DOCUMENT EXTRACT
He ran as a Democratic candidate in 2018 for the District 23 state Senate seat and lost to Republican incumbent Justin Cronin of Gettysburg. Yracheta’s name was spelled correctly on ballots for that election and on campaign documents he filed.

What happened this time? “That was an error on our part with the spelling of his last name,” state director of elections Kea Warne said [Mercer, 2020.09.29].

The misspelling should not disqualify Yracheta from serving as an elector. The dogged determination of a majority of South Dakotans to vote for a billionaire blowhard with no concern for their well-being will ensure that Yracheta casts no vote on December 14 in Pierre, thus mooting the question of whether a vote for “Yarcheta” excludes Yracheta from electorship. But even if South Dakota voters went bonkers (which, in Bizarro-Trumpistan, means came to their senses and elected a real man to be President) and Republicans appealed to the Trump Supreme Court to block a Democratic South Dakota elector from casting a vote, the misspelling likely wouldn’t stop Yracheta from serving his one-day, one-vote duty. The Secretary of State has acknowledged that Yracheta is the person to whom the ballot refers. There is no “Yarcheta” with whom the very real Mr. Yracheta may be confused. Even if the Trump court went full kangaroo, even if Governor Kristi Noem barricaded the highways to keep Joe from getting to the Capitol, SDCL 12-24-2 allows the remaining electors to pick a replacement and do their Constitutional business.

One Comment

  1. Debbo

    As a person with a long and unusual last name, I sympathize with Mr. Yracheta.

ACTION ITEM
Reproduce word for word the part of the post on the misspelling of Yracheta's name, starting at "He ran as a" and ending at "documents he filed.".

(Items from a data source)

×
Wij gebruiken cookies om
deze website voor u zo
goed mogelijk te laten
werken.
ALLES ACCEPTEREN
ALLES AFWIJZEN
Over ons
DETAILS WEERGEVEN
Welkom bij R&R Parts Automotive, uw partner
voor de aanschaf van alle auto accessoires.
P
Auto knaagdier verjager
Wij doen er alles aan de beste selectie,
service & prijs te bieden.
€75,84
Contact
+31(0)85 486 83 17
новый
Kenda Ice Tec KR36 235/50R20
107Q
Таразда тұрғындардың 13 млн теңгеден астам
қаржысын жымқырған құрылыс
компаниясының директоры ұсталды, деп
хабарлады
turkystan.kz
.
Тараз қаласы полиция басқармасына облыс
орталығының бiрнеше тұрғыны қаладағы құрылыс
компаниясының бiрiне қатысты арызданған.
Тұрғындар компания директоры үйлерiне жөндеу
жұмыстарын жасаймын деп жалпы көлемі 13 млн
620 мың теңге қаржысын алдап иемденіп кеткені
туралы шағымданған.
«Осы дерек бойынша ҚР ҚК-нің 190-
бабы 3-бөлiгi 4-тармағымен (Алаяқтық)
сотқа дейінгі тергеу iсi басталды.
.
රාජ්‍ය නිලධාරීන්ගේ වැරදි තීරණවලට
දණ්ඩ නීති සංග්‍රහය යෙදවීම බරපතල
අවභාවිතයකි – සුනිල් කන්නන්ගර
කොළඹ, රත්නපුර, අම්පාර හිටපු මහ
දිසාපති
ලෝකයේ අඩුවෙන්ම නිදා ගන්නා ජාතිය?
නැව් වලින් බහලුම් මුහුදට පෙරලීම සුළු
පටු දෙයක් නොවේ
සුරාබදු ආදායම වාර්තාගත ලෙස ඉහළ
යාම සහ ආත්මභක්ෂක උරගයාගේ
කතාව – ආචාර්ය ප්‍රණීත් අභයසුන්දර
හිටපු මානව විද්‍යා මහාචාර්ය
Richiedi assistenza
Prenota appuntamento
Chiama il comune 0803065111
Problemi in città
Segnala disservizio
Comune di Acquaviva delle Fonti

---

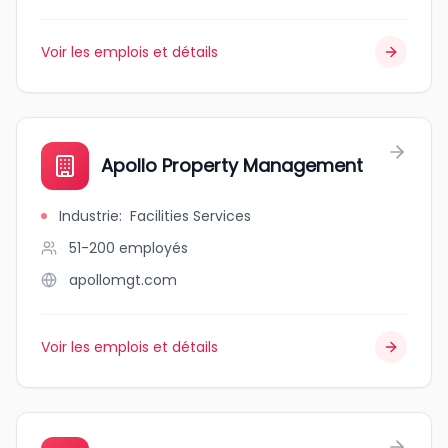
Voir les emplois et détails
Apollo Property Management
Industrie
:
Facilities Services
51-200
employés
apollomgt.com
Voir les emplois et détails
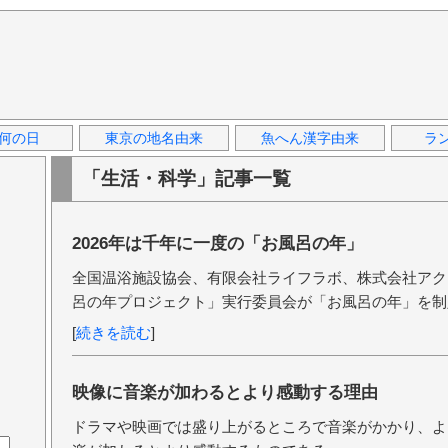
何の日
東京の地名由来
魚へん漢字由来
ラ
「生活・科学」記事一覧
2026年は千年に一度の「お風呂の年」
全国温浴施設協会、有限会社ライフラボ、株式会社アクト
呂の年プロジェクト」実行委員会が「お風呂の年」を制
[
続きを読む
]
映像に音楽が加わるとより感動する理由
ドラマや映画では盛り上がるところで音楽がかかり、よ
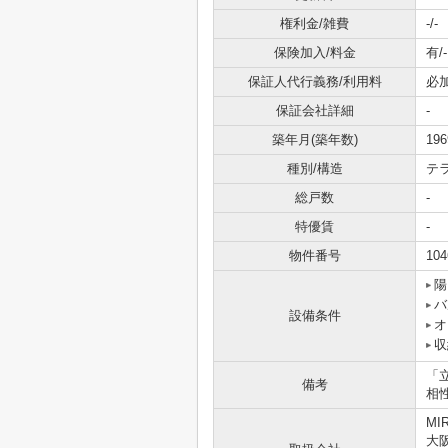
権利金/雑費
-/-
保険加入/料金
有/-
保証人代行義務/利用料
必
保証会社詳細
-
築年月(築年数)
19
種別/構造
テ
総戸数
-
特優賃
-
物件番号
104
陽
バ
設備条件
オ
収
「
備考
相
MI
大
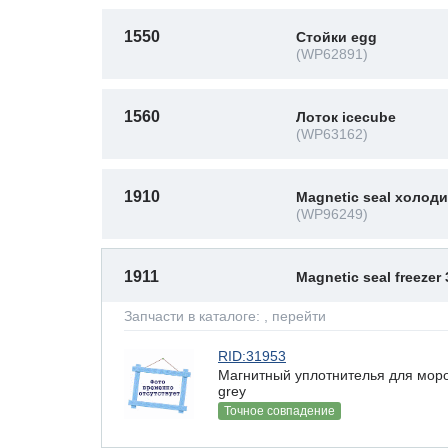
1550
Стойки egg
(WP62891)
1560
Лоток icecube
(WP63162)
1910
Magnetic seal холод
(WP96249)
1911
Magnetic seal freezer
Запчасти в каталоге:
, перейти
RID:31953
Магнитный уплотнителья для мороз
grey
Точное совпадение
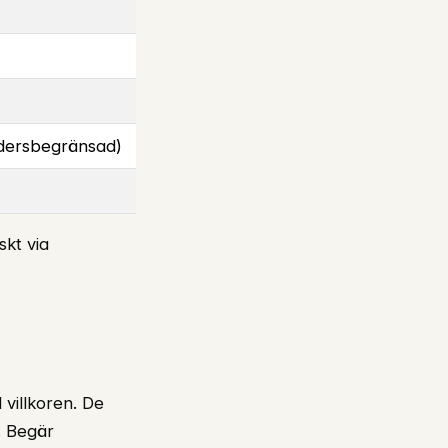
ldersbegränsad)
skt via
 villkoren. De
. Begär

WRITTEN SOLUTION
He ran as a Democratic candidate in 2018 for the District 23 state Senate seat and lost to Republican incumbent Justin Cronin of Gettysburg. Yracheta’s name was spelled correctly on ballots for that election and on campaign documents he filed.